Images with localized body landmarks
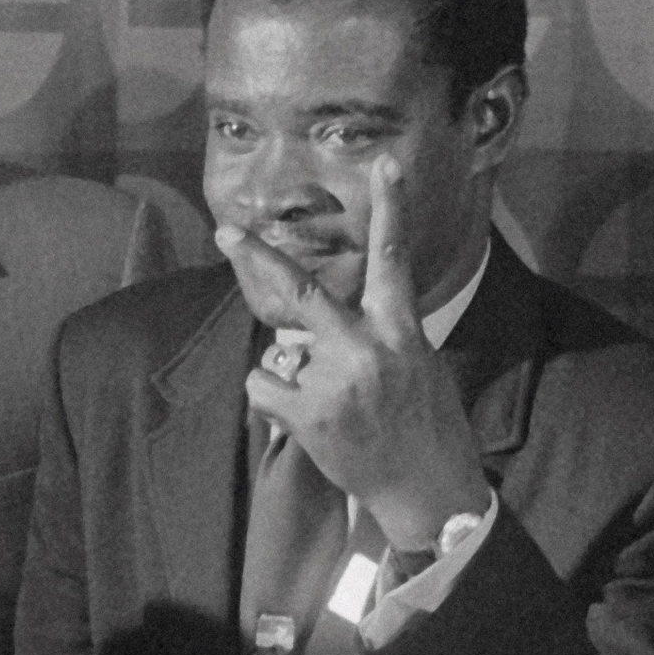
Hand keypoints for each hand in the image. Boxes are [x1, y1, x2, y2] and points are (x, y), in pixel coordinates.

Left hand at [220, 162, 488, 552]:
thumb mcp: (419, 366)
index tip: (384, 164)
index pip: (394, 258)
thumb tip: (321, 328)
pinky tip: (306, 422)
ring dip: (291, 375)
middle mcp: (366, 349)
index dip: (390, 207)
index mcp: (401, 331)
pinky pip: (265, 388)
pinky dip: (274, 402)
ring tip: (332, 408)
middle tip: (224, 230)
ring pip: (280, 353)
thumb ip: (377, 335)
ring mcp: (334, 381)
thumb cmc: (428, 426)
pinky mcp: (309, 415)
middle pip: (303, 289)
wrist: (428, 490)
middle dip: (259, 257)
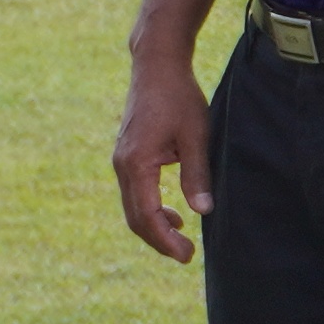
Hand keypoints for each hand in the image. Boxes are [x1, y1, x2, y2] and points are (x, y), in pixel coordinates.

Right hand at [112, 46, 211, 263]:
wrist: (156, 67)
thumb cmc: (179, 97)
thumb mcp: (196, 135)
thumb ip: (197, 174)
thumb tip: (203, 212)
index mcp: (136, 164)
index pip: (147, 215)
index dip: (165, 240)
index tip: (186, 255)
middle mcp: (122, 166)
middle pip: (135, 218)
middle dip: (159, 240)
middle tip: (187, 255)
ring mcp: (121, 161)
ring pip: (133, 207)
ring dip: (155, 226)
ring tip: (182, 240)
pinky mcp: (127, 156)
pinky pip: (135, 193)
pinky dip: (151, 209)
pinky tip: (175, 215)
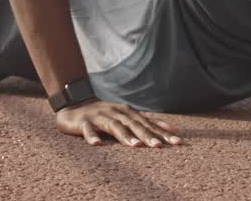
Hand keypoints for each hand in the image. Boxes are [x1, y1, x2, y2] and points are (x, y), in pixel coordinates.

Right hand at [55, 100, 182, 147]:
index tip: (177, 142)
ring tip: (135, 146)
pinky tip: (97, 144)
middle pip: (133, 125)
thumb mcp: (126, 116)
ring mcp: (99, 116)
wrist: (73, 104)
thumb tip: (171, 128)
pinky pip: (88, 129)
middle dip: (147, 135)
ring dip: (124, 136)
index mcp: (127, 112)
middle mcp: (115, 113)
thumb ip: (146, 123)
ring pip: (114, 126)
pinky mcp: (83, 122)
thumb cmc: (104, 114)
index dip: (162, 132)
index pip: (147, 123)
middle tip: (159, 146)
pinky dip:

What you should do
Make an exact copy of the data above, pictures excluded.

Solution to the exercise
Hand keypoints for each hand in the image. Boxes are [x1, y1, x2, y2] and points are (x, y), in pixel coordinates.

Left hand at [220, 162, 488, 552]:
thumb mcp: (419, 366)
index tip: (384, 164)
index pip: (394, 258)
thumb tip: (321, 328)
pinky tip: (306, 422)
ring dip: (291, 375)
middle mcp: (366, 349)
index dip: (390, 207)
index mcp: (401, 331)
pinky pip: (265, 388)
pinky dip: (274, 402)
ring tip: (332, 408)
middle tip: (224, 230)
ring pip: (280, 353)
thumb ip: (377, 335)
ring mcp: (334, 381)
thumb cmc: (428, 426)
pinky mcp: (309, 415)
middle pip: (303, 289)
wrist: (428, 490)
middle dip: (259, 257)
Hand keypoints for each hand in the image. Boxes are [x1, y1, x2, y2] and points are (x, y), in pixel coordinates.

Right hand at [112, 46, 211, 263]:
wrist: (156, 67)
thumb cmc: (179, 97)
thumb mcp: (196, 135)
thumb ip: (197, 174)
thumb tip: (203, 212)
index mcp: (136, 164)
index pip: (147, 215)
index dip: (165, 240)
index tip: (186, 255)
middle mcp: (122, 166)
middle pip: (135, 218)
middle dip: (159, 240)
middle tip: (187, 255)
ring mcp: (121, 161)
ring pip: (133, 207)
ring dip: (155, 226)
ring tip: (182, 240)
pinky mcp: (127, 156)
pinky pip: (135, 193)
pinky dip: (151, 209)
pinky tip: (175, 215)
Hand keypoints for each hand in the image. Boxes are [x1, y1, x2, y2] and points are (x, y), in pixel coordinates.

Right hand at [55, 100, 182, 147]:
index tip: (177, 142)
ring tip: (135, 146)
pinky tip: (97, 144)
middle pip: (133, 125)
thumb mcp: (126, 116)
ring mcp: (99, 116)
wrist: (73, 104)
thumb tip: (171, 128)
pinky pip: (88, 129)
middle dip: (147, 135)
ring dip: (124, 136)
index mcp: (127, 112)
middle mcp: (115, 113)
thumb ip: (146, 123)
ring pip: (114, 126)
pinky mcp: (83, 122)
thumb cmc: (104, 114)
index dip: (162, 132)
index pip: (147, 123)
middle tip: (159, 146)
pinky dip:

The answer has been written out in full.